GUATEMALA CITY – Guatemala’s Foreign Ministry revoked on Tuesday the visa of the head of the United Nations-backed International Commission against Impunity in Guatemala (CICIG), citing irregularities in the application process.
The visa issued to Colombian Ivan Velasquez on Oct. 2 was not requested via the proper channels, the ministry said in a letter to a CICIG official, adding that Guatemalan immigration officials had been notified of the situation.
A new visa must be solicited using the appropriate channels and adhering to the necessary formalities, the text dated Oct. 9 read.
The Directorate-General for Migration (DGM) said Velasquez’s visa was due to expire on Oct. 18 and that he had until then to regularize his immigration status and retain his ability to work in the Central American country, while Velazquez said Tuesday that he had already applied for a new visa.
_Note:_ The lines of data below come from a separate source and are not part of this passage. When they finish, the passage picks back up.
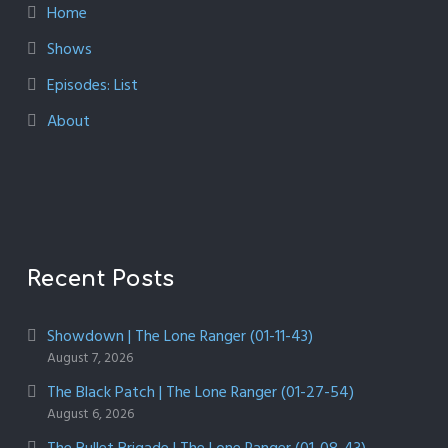
Home
Shows
Episodes: List
About
Recent Posts
Showdown | The Lone Ranger (01-11-43)
August 7, 2026
The Black Patch | The Lone Ranger (01-27-54)
August 6, 2026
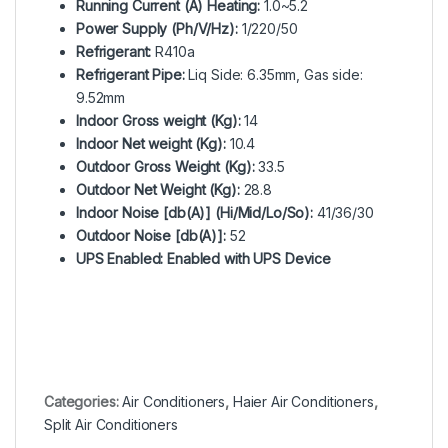
Running Current (A) Heating:
1.0~5.2
Power Supply (Ph/V/Hz):
1/220/50
Refrigerant:
R410a
Refrigerant Pipe:
Liq Side: 6.35mm, Gas side:
9.52mm
Indoor Gross weight (Kg):
14
Indoor Net weight (Kg):
10.4
Outdoor Gross Weight (Kg):
33.5
Outdoor Net Weight (Kg):
28.8
Indoor Noise [db(A)] (Hi/Mid/Lo/So):
41/36/30
Outdoor Noise [db(A)]:
52
UPS Enabled: Enabled with UPS Device
Categories:
Air Conditioners
,
Haier Air Conditioners
,
Split Air Conditioners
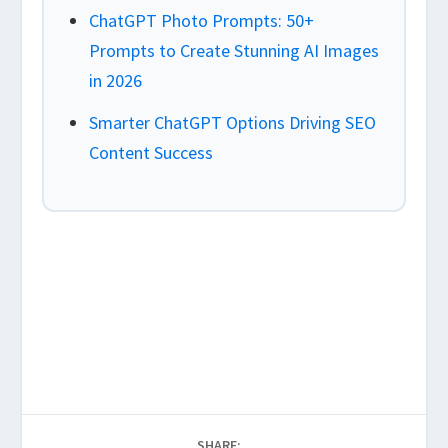
ChatGPT Photo Prompts: 50+
Prompts to Create Stunning AI Images
in 2026
Smarter ChatGPT Options Driving SEO
Content Success
SHARE:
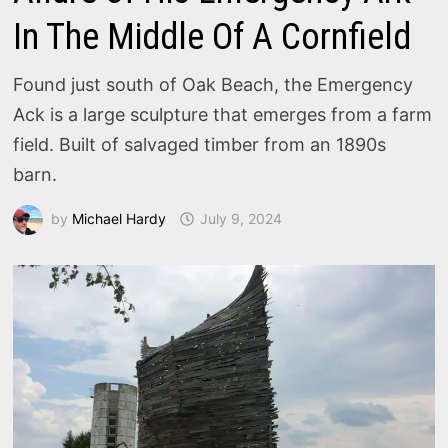
In The Middle Of A Cornfield
Found just south of Oak Beach, the Emergency
Ack is a large sculpture that emerges from a farm
field. Built of salvaged timber from an 1890s
barn.
by
Michael Hardy
July 9, 2024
“On Monday, I received notification that (the visa) had been revoked because it had not been properly applied for or because the proper channels had not been used,” he told reporters.
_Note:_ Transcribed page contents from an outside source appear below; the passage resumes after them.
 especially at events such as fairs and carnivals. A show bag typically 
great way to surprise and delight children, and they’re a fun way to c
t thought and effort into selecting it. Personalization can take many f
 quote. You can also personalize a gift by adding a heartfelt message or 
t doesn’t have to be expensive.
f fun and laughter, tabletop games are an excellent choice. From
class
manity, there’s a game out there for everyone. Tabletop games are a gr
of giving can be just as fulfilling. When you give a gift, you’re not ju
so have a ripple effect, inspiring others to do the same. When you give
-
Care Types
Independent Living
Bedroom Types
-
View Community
The decision comes after Guatemalan President Jimmy Morales, a former comedian who rose to power on an anti-corruption platform, sought in late August to expel Velasquez from the country for allegedly exceeding his mandate.
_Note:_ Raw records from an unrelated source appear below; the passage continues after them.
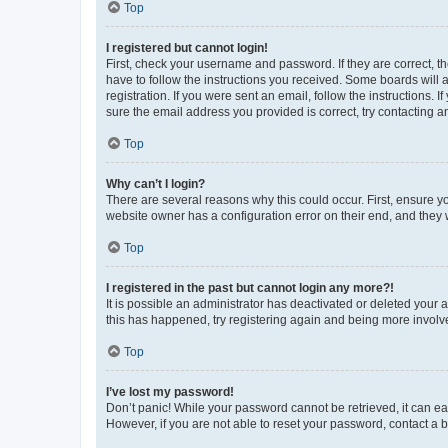
Top
I registered but cannot login!
First, check your username and password. If they are correct, 
have to follow the instructions you received. Some boards will a
registration. If you were sent an email, follow the instructions
sure the email address you provided is correct, try contacting a
Top
Why can’t I login?
There are several reasons why this could occur. First, ensure y
website owner has a configuration error on their end, and they w
Top
I registered in the past but cannot login any more?!
It is possible an administrator has deactivated or deleted your
this has happened, try registering again and being more involv
Top
I’ve lost my password!
Don’t panic! While your password cannot be retrieved, it can eas
However, if you are not able to reset your password, contact a b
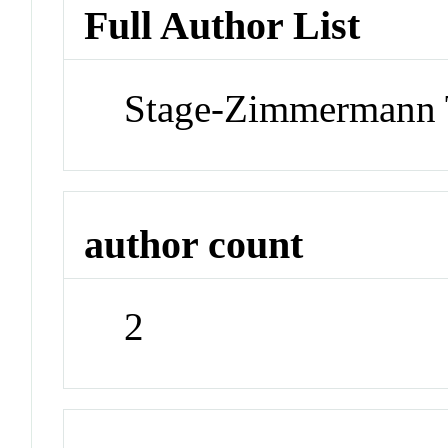
Full Author List
Stage-Zimmermann 
author count
2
The Constitutional Court, however, immediately suspended that expulsion order, which Morales issued after the CICIG had accused the president of failure to report anonymous campaign contributions and said it would move to strip him of his immunity from prosecution.
The CICIG, whose objectives include probing the existence of illicit security forces and clandestine organizations that commit crimes affecting the basic rights of citizens, has dismantled nearly a dozen criminal structures in Guatemala since April 2015.
Former President Otto Perez Molina and erstwhile Vice President Roxana Baldetti have been jailed pending trial for purportedly co-directing one of those structures, a customs-fraud scheme known as “La Linea” in which importers allegedly bribed government officials in exchange for substantially reduced tariffs.